O Reconhecimento do Estado da Palestina: Uma Nova Era para a Diplomacia Global

Um Estado, dois Estados ou nenhum? Mandato internacional, uma única nação multirreligiosa ou delimitações claras entre palestinos e judeus? Este é o trilema, aparentemente sem solução, que há mais de um século permeia a história da Terra Santa. Num contexto pós-colonial, em que os mandatos ocidentais “civilizadores” sobre regiões distantes já não existem, e reconhecendo a impossibilidade de estabelecer um único país multiétnico e multirreligioso após oitenta anos de conflitos e animosidades, a solução dos dois Estados—um para os judeus e outro para os palestinos—aparece como o caminho mais viável, alinhado com o espírito do Plano de Partição da ONU de 1947.
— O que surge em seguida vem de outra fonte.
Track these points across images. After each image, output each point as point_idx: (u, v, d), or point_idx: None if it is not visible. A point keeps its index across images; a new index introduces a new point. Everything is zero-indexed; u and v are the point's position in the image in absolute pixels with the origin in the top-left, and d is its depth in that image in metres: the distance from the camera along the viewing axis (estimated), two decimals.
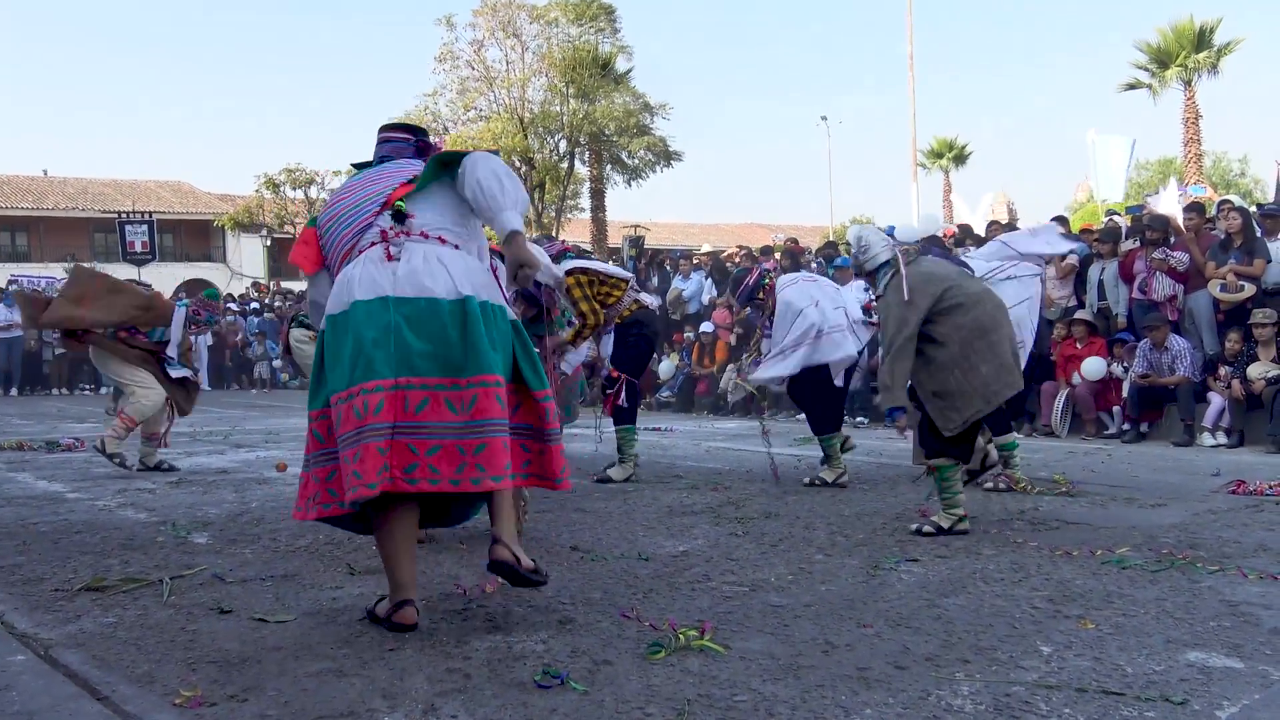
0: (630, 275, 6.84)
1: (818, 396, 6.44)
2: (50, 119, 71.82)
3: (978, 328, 4.72)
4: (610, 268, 6.79)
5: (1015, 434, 6.18)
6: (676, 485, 6.43)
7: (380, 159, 3.52)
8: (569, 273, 6.35)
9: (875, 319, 5.66)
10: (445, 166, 3.30)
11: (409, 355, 2.99)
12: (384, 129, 3.59)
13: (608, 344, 6.64)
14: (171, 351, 7.19)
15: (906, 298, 4.74)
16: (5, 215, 34.72)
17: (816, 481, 6.35)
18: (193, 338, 7.68)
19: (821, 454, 6.53)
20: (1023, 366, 5.14)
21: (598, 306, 6.34)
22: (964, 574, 3.91)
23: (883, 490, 6.16)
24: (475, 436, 2.97)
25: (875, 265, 5.01)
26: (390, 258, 3.09)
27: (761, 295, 6.58)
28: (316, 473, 3.11)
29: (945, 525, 4.75)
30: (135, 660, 2.91)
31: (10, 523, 5.21)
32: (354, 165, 3.66)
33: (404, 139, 3.55)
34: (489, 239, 3.65)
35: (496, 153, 3.44)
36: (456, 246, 3.20)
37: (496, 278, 3.51)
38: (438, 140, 3.70)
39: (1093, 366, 9.44)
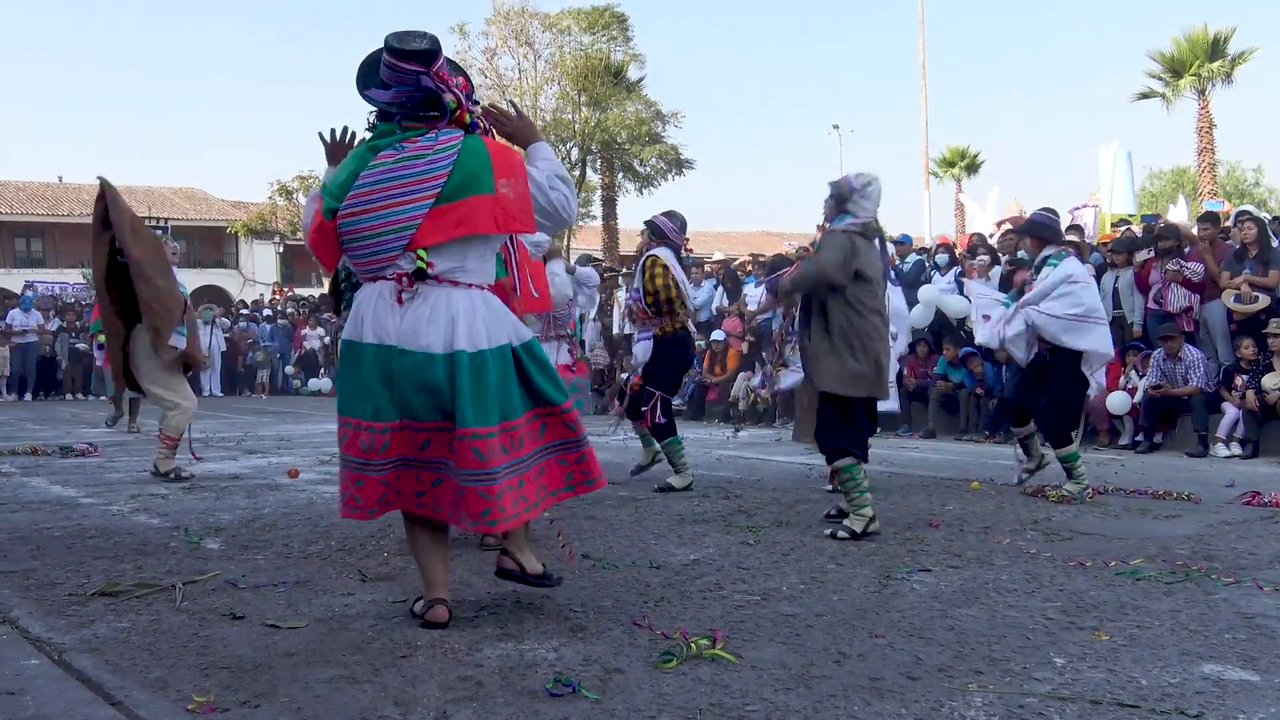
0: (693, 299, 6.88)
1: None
2: (66, 126, 72.35)
3: (882, 320, 4.99)
4: (687, 285, 6.78)
5: (1075, 446, 6.27)
6: (687, 493, 6.43)
7: (387, 108, 3.25)
8: (655, 257, 6.44)
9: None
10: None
11: (409, 404, 3.16)
12: (391, 52, 3.16)
13: (645, 350, 6.60)
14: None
15: (844, 253, 4.88)
16: (21, 221, 34.95)
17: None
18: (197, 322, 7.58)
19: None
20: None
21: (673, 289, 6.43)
22: (976, 584, 3.89)
23: (895, 499, 6.14)
24: (460, 483, 3.13)
25: (841, 218, 5.06)
26: (401, 303, 3.17)
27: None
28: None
29: (858, 529, 4.81)
30: (148, 666, 2.92)
31: (24, 527, 5.23)
32: (371, 118, 3.33)
33: (411, 72, 3.15)
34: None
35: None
36: (470, 285, 3.22)
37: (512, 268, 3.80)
38: (458, 80, 3.28)
39: (1118, 401, 9.39)
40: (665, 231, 6.59)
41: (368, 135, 3.37)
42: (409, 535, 3.39)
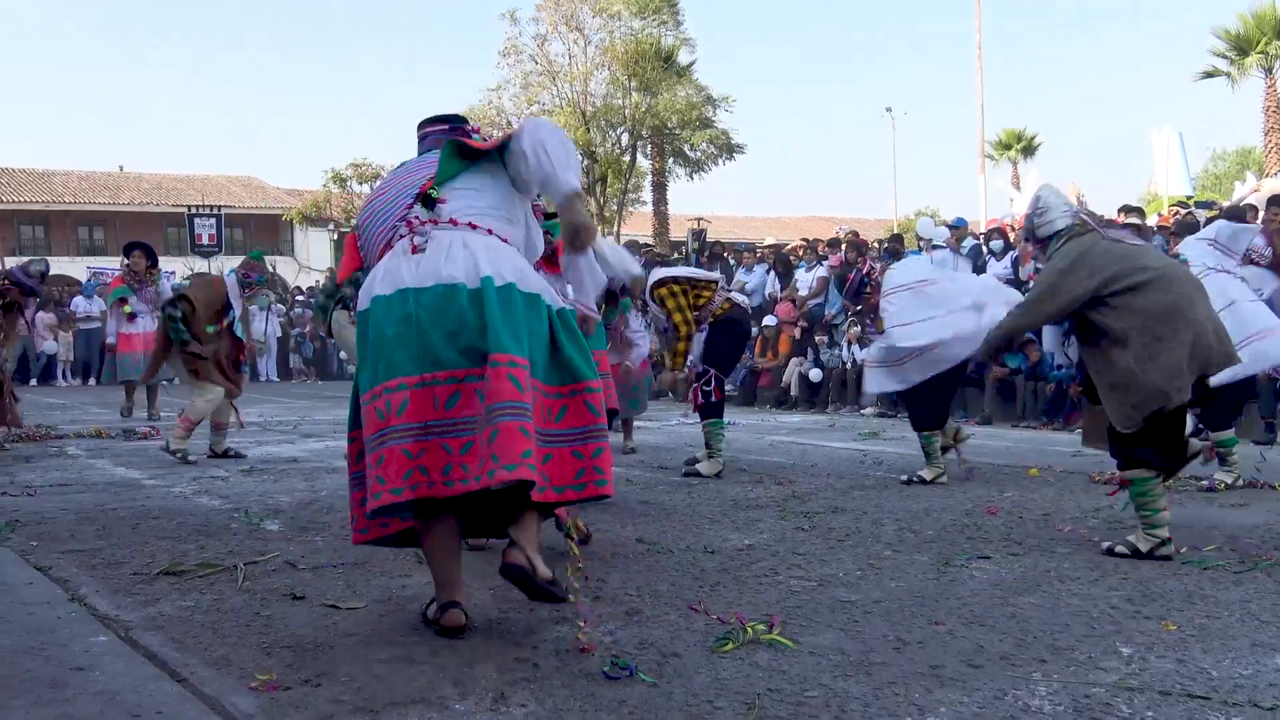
0: (719, 276, 6.91)
1: (921, 392, 6.16)
2: (126, 115, 73.83)
3: (1164, 310, 4.04)
4: (698, 271, 6.95)
5: (1233, 430, 5.96)
6: (740, 479, 6.40)
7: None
8: (660, 284, 6.40)
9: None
10: (478, 153, 3.14)
11: (432, 348, 2.79)
12: (423, 124, 3.40)
13: (698, 343, 6.60)
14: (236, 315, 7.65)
15: (1066, 265, 4.21)
16: (84, 210, 35.73)
17: (914, 480, 6.11)
18: (252, 309, 8.06)
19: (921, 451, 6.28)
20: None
21: (690, 315, 6.40)
22: (1038, 572, 3.82)
23: (951, 486, 6.05)
24: (489, 424, 2.70)
25: (1050, 232, 4.40)
26: (415, 249, 2.90)
27: (868, 290, 6.55)
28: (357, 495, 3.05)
29: (1144, 548, 4.08)
30: (212, 643, 2.96)
31: (90, 508, 5.35)
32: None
33: (443, 130, 3.34)
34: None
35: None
36: (490, 232, 2.98)
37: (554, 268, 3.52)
38: (474, 126, 3.49)
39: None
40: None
41: None
42: (424, 541, 2.99)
Israel se estabeleceu em 1948, e, exceto em épocas de conflito aberto, como o que vivemos atualmente, o governo de Tel Aviv nunca rejeitou essa proposta. Porém, muitos países árabes, por décadas, não reconheceram Israel e também não desejavam um Estado palestino. Os próprios palestinos estão profundamente divididos desde que o Hamas assumiu o controle da Faixa de Gaza em 2005-06, entre um movimento que é considerado terrorista e uma Autoridade Nacional Palestina, mais moderada, mas limitada à Cisjordânia e sem diálogo com o Hamas.
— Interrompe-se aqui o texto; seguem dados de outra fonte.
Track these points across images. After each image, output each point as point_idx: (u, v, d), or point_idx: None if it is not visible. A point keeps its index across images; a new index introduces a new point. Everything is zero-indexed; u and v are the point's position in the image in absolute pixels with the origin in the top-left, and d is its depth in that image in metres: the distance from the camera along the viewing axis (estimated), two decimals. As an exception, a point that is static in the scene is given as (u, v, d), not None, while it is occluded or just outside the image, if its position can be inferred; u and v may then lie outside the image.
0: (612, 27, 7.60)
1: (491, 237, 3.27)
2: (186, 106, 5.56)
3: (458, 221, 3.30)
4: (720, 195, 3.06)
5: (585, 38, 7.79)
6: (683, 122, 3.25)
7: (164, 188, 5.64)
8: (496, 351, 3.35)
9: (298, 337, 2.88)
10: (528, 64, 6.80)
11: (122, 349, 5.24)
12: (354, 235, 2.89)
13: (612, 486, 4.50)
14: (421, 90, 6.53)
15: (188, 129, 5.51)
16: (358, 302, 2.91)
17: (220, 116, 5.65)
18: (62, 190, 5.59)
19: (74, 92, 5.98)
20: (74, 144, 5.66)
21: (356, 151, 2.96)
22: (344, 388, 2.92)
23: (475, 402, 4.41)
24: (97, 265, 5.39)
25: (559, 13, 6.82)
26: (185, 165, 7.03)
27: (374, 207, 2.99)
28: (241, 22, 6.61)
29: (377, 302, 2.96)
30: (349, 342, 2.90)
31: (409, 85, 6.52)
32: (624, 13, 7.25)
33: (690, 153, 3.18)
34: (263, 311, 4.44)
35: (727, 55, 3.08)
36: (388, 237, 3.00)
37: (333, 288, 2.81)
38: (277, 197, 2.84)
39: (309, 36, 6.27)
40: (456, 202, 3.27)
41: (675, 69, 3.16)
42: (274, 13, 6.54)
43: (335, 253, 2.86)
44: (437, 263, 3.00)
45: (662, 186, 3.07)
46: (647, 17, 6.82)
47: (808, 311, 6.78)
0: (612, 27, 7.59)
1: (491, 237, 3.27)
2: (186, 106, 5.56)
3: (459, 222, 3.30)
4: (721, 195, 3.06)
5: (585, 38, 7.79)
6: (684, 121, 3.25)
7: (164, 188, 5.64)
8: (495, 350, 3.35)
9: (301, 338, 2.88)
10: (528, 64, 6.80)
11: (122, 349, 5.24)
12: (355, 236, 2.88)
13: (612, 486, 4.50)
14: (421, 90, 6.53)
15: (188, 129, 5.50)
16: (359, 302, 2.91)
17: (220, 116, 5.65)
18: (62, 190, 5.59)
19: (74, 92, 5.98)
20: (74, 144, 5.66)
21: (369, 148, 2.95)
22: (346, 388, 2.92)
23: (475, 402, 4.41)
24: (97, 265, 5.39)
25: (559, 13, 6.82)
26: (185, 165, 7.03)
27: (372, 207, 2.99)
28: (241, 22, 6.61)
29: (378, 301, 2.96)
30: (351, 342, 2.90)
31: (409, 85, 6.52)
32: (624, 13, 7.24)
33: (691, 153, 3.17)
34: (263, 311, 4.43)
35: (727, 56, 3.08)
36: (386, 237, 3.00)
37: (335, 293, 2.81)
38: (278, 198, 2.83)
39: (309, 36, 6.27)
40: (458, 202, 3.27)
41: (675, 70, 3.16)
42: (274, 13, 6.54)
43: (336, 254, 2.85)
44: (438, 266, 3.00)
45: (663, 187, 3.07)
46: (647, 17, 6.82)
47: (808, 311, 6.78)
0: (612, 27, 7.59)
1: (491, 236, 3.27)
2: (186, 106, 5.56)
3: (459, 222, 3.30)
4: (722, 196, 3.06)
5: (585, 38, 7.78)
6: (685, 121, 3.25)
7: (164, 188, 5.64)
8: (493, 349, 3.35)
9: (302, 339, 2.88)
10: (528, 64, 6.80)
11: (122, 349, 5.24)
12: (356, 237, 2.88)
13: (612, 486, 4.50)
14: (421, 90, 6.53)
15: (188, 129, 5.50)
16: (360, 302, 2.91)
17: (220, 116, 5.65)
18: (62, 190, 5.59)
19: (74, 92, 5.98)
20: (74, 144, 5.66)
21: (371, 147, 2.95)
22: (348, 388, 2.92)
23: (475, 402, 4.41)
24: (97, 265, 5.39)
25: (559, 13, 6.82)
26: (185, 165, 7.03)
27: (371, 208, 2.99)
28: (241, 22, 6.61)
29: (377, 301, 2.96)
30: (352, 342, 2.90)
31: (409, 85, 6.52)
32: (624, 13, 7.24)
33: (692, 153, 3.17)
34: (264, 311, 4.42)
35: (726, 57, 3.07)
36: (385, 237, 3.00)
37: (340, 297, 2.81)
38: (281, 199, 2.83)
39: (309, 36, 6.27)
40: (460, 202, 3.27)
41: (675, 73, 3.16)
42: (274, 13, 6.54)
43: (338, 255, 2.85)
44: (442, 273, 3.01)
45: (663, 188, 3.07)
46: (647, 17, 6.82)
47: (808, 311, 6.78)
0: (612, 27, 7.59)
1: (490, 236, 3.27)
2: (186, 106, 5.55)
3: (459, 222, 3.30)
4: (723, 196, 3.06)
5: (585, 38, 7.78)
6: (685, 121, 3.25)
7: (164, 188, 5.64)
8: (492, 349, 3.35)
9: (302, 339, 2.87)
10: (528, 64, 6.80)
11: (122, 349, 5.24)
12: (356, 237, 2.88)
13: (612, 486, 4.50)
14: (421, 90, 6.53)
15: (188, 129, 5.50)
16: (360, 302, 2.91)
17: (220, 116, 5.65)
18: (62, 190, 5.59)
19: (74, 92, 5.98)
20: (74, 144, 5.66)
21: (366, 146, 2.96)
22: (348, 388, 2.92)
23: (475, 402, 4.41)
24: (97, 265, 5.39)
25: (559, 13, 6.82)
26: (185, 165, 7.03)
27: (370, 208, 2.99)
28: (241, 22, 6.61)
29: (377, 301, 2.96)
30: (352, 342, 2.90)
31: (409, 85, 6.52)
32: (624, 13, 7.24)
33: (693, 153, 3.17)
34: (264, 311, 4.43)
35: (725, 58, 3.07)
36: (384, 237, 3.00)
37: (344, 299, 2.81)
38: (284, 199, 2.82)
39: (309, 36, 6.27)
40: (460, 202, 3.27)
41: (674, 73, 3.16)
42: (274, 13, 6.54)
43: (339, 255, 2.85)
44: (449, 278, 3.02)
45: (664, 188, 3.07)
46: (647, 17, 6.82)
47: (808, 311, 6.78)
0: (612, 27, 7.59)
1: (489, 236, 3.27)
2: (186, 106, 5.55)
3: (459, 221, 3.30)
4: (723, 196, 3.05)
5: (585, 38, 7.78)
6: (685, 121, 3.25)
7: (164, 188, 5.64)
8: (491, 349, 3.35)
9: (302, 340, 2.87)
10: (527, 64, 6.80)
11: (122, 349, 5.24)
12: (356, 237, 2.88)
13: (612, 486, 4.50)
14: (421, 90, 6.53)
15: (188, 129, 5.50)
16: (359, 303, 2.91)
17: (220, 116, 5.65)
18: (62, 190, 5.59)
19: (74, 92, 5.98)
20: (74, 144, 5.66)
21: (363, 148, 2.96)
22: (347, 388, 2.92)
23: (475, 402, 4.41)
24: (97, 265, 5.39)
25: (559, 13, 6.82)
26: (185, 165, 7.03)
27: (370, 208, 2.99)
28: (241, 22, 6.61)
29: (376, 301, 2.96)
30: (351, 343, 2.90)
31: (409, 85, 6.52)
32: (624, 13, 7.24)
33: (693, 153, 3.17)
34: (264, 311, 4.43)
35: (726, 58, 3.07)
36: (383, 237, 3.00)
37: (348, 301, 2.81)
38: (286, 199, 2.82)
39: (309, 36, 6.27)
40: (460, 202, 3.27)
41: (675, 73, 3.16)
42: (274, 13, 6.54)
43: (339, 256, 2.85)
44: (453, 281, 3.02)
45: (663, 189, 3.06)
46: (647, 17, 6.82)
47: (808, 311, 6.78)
O dia 7 de outubro de 2023, com a crise dos reféns e o conflito entre Israel e Hamas, trouxe à tona novamente essa discussão. Durante a Assembleia Geral da ONU que ocorre este mês em Nova Iorque, é provável que parte da comunidade internacional considere o reconhecimento de um Estado Palestino. Esse reconhecimento, embora indique um questionamento em relação a Israel, parece ser quase utópico e contraproducente neste momento da história do Oriente Médio—pois, embora a solução dos dois Estados seja urgente e necessária, hoje se revela mais impossível e arriscada do que nunca.
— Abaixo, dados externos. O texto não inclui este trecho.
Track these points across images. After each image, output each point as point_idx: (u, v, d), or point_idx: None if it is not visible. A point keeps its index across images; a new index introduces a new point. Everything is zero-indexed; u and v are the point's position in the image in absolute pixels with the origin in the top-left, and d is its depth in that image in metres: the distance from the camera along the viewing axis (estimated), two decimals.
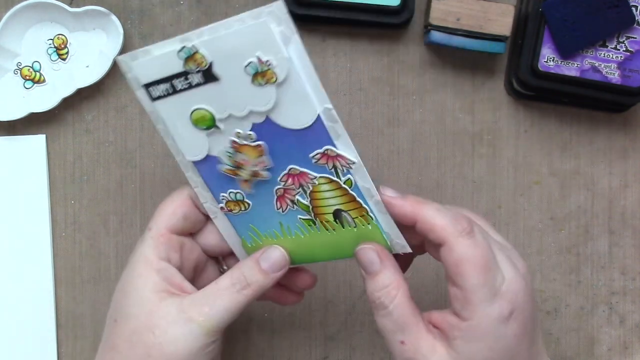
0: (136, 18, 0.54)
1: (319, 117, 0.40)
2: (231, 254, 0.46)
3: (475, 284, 0.38)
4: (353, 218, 0.44)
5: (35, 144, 0.53)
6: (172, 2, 0.54)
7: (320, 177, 0.43)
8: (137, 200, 0.54)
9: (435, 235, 0.40)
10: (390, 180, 0.54)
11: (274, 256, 0.43)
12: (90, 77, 0.52)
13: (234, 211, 0.44)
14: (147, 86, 0.41)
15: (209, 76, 0.40)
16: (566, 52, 0.51)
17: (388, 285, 0.40)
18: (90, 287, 0.54)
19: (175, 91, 0.40)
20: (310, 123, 0.40)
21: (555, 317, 0.55)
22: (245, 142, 0.41)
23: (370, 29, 0.53)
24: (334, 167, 0.42)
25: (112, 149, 0.54)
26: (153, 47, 0.40)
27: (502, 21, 0.51)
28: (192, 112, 0.41)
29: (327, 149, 0.42)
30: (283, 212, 0.44)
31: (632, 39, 0.51)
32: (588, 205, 0.55)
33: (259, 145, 0.41)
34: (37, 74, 0.53)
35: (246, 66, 0.39)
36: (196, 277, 0.45)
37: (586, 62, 0.51)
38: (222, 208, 0.44)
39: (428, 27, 0.52)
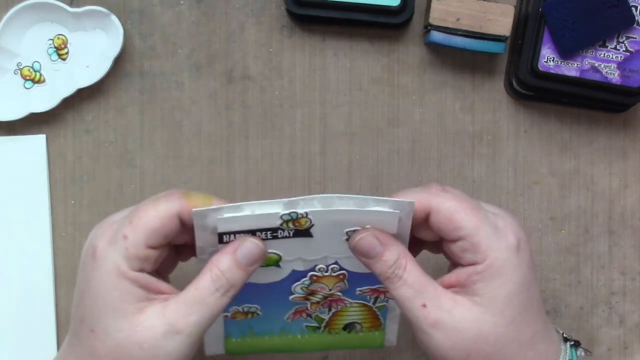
0: (136, 18, 0.54)
1: None
2: None
3: (475, 225, 0.40)
4: (363, 327, 0.45)
5: (35, 144, 0.53)
6: (172, 2, 0.54)
7: (355, 302, 0.43)
8: (137, 200, 0.54)
9: (417, 210, 0.41)
10: (390, 180, 0.54)
11: (250, 248, 0.40)
12: (90, 77, 0.52)
13: (237, 319, 0.43)
14: (223, 234, 0.38)
15: (302, 233, 0.38)
16: (566, 52, 0.51)
17: (397, 258, 0.41)
18: None
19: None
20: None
21: (555, 317, 0.55)
22: (327, 274, 0.41)
23: (370, 29, 0.53)
24: (377, 298, 0.43)
25: (112, 149, 0.54)
26: (246, 205, 0.37)
27: (502, 21, 0.51)
28: None
29: (379, 287, 0.42)
30: (291, 321, 0.44)
31: (632, 39, 0.51)
32: (588, 205, 0.55)
33: (342, 274, 0.41)
34: (37, 74, 0.53)
35: (348, 231, 0.39)
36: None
37: (586, 62, 0.51)
38: (225, 316, 0.43)
39: (428, 27, 0.52)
O reconhecimento internacional de um território e povo como Estado requer a existência de fronteiras definidas, instituições, um regime político legitimado, coesão nacional e conformidade com a legislação internacional. Esse cenário não se encontra entre os palestinos. É ilusório acreditar que o reconhecimento, por si só, resultará em uma reconciliação entre a Fatah (ANP) e o Hamas, e ainda mais utópico supor que, ao ser reconhecido como interlocutor estatal, o Hamas renunciará ao terrorismo, que está em sua essência. É verdade que qualquer reconhecimento poderia estar condicionado à libertação dos reféns judeus capturados em outubro de 2023. No entanto, o Hamas, que oprime a população de Gaza há duas décadas—desde que Israel se retirou dessa região, abrindo uma possibilidade para os dois Estados—expulsou a Fatah em uma guerra civil e nunca demonstrou preocupação em construir uma vida social, econômica e política que respeitasse as responsabilidades de um Estado.
As incertezas não acabam aqui. O que seria o Estado Palestino? Quem o governaria: o Hamas ou a ANP? Quais seriam suas fronteiras? É viável reconhecer um Estado (a Palestina) em que muitos nunca reconheceram, e nem reconhecem, o direito do seu vizinho (Israel) de existir? Esse passo não poderia ser uma concessão injusta ao Hamas em detrimento da Fatah, que é mais moderada e busca diálogo com a comunidade internacional? Acima de tudo, pode o mundo confiar que aqueles que desejam exterminar a “entidade sionista”—o Hamas, o Hezbollah e outros grupos jihadistas alinhados ao Irã—farão uma transformação pacífica rumo ao diálogo e à construção da paz? Tenho muitas reservas e uma certeza: a solução dos dois Estados continua a ser a melhor; mas a pressa idealista pode ser a inimiga da prudência diplomática e poderá acarretar uma “recompensa” inadequada para quem nunca a mereceu.